# Discontent when leashed



## Mr Percy (Mar 31, 2016)

Our Cockapoo is now 5 and is a highly strung, demanding, but also generally a well behaved and responsive dog. Recall and fetch / sit / heel / leave commands are all acted on very well. These were achieved by positive training. 

But there is an issue which seems to be getting worse. On regular route walks all is "normal" he tends to pull a lot in excitement at the beginning. No amount of lead control training seems to be able to work on this (stopping / going in the opposite direction when he doesn't respond etc) but he settles down after 3/4 minutes and walks fine. Not perfect, tends to be pretty sniff / territory marking obsessed whilst walking, but not too bad. However, when we take him in the car for a walk somewhere he simply does not settle down from the beginning of the walk. He pulls continually, tail tucked between legs, very unsettled. Its as though he can't contain himself. He looks to us and slows momentarily but then is off pulling again. Unsettled and twitchy. It seems to be a deeply in built "trait". Certainly we have noticed this in other Cockapoos / Spaniels but he is in the "worst" 10% of these and it is at odds with his otherwise responsive obedience. We considered he was unhappy with the environment but this doesn't seem to hold true - he's the same on a quiet beach as in a crowded market or pavement with traffic close. We don't think traffic noise helps (as we live in a quite area) but it doesn't seem to be a root cause. 

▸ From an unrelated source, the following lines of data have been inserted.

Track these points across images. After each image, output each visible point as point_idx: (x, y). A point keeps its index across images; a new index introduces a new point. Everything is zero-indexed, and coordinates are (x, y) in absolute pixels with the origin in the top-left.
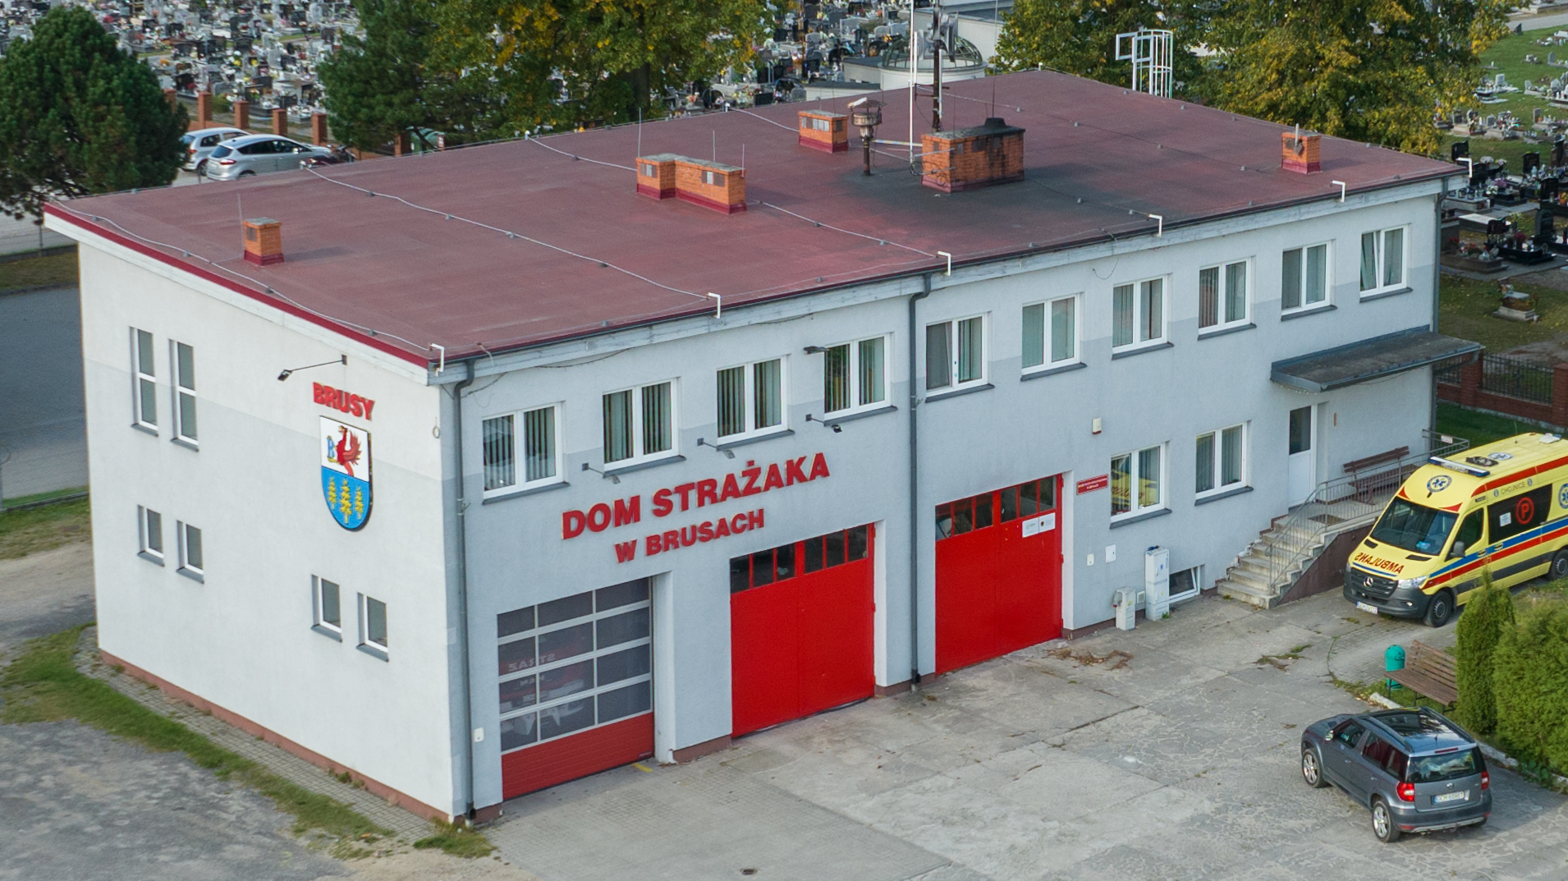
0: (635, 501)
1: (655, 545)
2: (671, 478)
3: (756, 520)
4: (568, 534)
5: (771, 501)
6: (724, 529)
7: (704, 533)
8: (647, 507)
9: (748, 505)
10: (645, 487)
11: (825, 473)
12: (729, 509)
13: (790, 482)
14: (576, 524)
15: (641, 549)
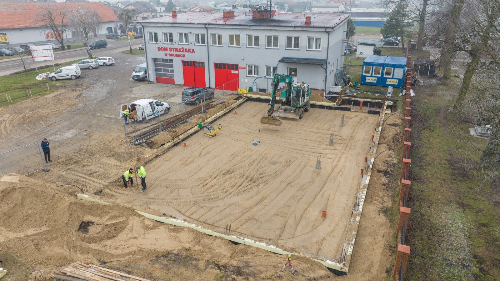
0: (167, 48)
1: (170, 55)
2: (172, 46)
3: (184, 56)
4: (158, 50)
5: (186, 54)
6: (179, 56)
7: (176, 55)
8: (169, 50)
9: (183, 53)
10: (168, 47)
11: (194, 52)
12: (180, 53)
13: (189, 52)
14: (160, 49)
15: (168, 55)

Our thinking is that walks which originate in the car mean lots of off-lead time at the beach / on the moor / ball retrieval and he is getting too excited (and is naturally highly strung) and reverting to some sort of "work" mode. We are going to keep him on lead in these scenarios to see if this breaks the pattern of expectation in him. He heels and recalls well from distance even in excitable scenarios (rewarded with treats) and we have tried extending this to his on lead response but it doesn't seem to be working very well. Neither is constantly firming up the leash so he can't pull and saying "NO PULLING". Have others had this problem or suggestions to correct the behaviour?


----------



## 2ndhandgal (Aug 29, 2011)

I would book a one to one session with a good reward based trainer to see what is actually going on and come up with some methods to help you. In the UK I would look at the APDT to find a local trainer.


----------